A Electra tem sido insistentemente criticada pelo Governo de Cabo Verde por causa de vários cortes no abastecimento de energia.

O Governo que já admitiu, inclusive, a hipótese de tomar de novo em mãos a empresa, por forma a encetar um novo processo de privatização.

Em causa estão investimentos na melhoria do serviço, nomeadamente na rede de distribuição e na produção, que, o executivo afirma que deveriam ter sido feitos após a privatização, mas que não aconteceram.

Da escassa informação tornada pública pela empresa em relação às críticas do Governo, a Electra alega que existem dívidas do Estado por pagar, bem como a impossibilidade de aumento de tarifas, à qual o executivo se tem oposto.

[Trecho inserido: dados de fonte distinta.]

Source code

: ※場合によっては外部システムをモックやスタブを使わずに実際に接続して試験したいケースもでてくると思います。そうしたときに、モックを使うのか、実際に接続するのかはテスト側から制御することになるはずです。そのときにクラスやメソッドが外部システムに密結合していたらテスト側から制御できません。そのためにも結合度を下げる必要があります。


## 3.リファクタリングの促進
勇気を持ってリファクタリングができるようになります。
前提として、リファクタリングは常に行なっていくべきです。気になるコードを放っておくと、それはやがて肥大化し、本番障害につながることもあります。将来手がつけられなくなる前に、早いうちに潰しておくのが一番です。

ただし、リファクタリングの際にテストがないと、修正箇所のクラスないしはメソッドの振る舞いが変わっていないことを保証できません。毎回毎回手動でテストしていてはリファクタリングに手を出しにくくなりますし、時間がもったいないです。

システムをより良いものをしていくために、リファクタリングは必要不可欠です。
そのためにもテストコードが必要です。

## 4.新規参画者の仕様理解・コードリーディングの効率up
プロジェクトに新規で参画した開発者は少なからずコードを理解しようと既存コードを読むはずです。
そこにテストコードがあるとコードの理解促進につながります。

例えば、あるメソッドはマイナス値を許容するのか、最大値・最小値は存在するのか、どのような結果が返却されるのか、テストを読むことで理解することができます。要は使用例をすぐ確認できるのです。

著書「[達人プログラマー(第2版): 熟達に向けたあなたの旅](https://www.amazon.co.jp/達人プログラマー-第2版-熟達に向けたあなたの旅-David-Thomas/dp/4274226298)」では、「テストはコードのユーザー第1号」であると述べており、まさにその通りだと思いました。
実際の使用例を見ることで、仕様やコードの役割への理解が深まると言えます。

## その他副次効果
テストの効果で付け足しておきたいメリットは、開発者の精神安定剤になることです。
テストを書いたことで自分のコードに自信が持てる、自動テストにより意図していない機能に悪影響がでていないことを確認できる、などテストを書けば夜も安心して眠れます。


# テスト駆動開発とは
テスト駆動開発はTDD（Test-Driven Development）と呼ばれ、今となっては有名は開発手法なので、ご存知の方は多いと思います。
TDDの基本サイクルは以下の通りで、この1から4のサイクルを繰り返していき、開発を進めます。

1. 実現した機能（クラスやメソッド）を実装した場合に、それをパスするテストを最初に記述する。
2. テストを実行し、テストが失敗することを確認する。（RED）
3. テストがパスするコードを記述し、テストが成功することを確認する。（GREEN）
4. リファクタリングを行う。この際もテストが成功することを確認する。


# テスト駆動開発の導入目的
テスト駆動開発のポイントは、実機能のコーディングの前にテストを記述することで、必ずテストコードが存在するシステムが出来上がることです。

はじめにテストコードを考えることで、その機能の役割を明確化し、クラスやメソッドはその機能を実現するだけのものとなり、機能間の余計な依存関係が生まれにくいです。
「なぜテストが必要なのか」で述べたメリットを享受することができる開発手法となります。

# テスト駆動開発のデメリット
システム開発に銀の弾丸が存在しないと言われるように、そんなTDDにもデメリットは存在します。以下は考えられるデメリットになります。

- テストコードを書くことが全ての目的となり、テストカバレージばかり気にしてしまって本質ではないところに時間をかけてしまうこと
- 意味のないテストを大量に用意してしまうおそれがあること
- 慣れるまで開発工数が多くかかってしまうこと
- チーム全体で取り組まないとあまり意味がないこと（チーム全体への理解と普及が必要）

O "ponto de situação" sobre a Electra foi feito hoje pelo governante no quadro de uma reunião com uma delegação do Fundo Monetário Internacional (FMI), que se encontra no arquipélago para fazer o balanço do projecto de Facilidades para o Crescimento e a Redução da Pobreza.

Ao perspectivar o encontro, em que será avaliado o desempenho do governo cabo-verdiano de uma forma geral, João Serra referiu-se às privatizações como um sector em que se registam alguns problemas e atrasos, cujas responsabilidades dividiu com o BM.

Além da Electra, o ministro referiu-se à TACV Cabo-verde Airlines, cuja privatização já sofreu vários atrasos, adiantando que tudo indica que o processo "ficará concluído até 2006", com o "seguimento rigoroso" dos procedimentos definidos.

Segundo João Serra, o Governo "tem respeitado os compromissos assumidos no sentido de não financiar as despesas correntes" da TACV e da Electra, esta última recentemente apontada pelo primeiro-ministro do arquipélago como "o pior processo de privatização registado em Cabo Verde".

Em relação à avaliação do FMI, o governante disse estar "descansado e perfeitamente optimista", uma vez que "a maior parte dos critérios definidos", nomeadamente no âmbito do programa de estabilização macroeconómica negociado com o FMI e com o Banco Mundial, "têm sido observados".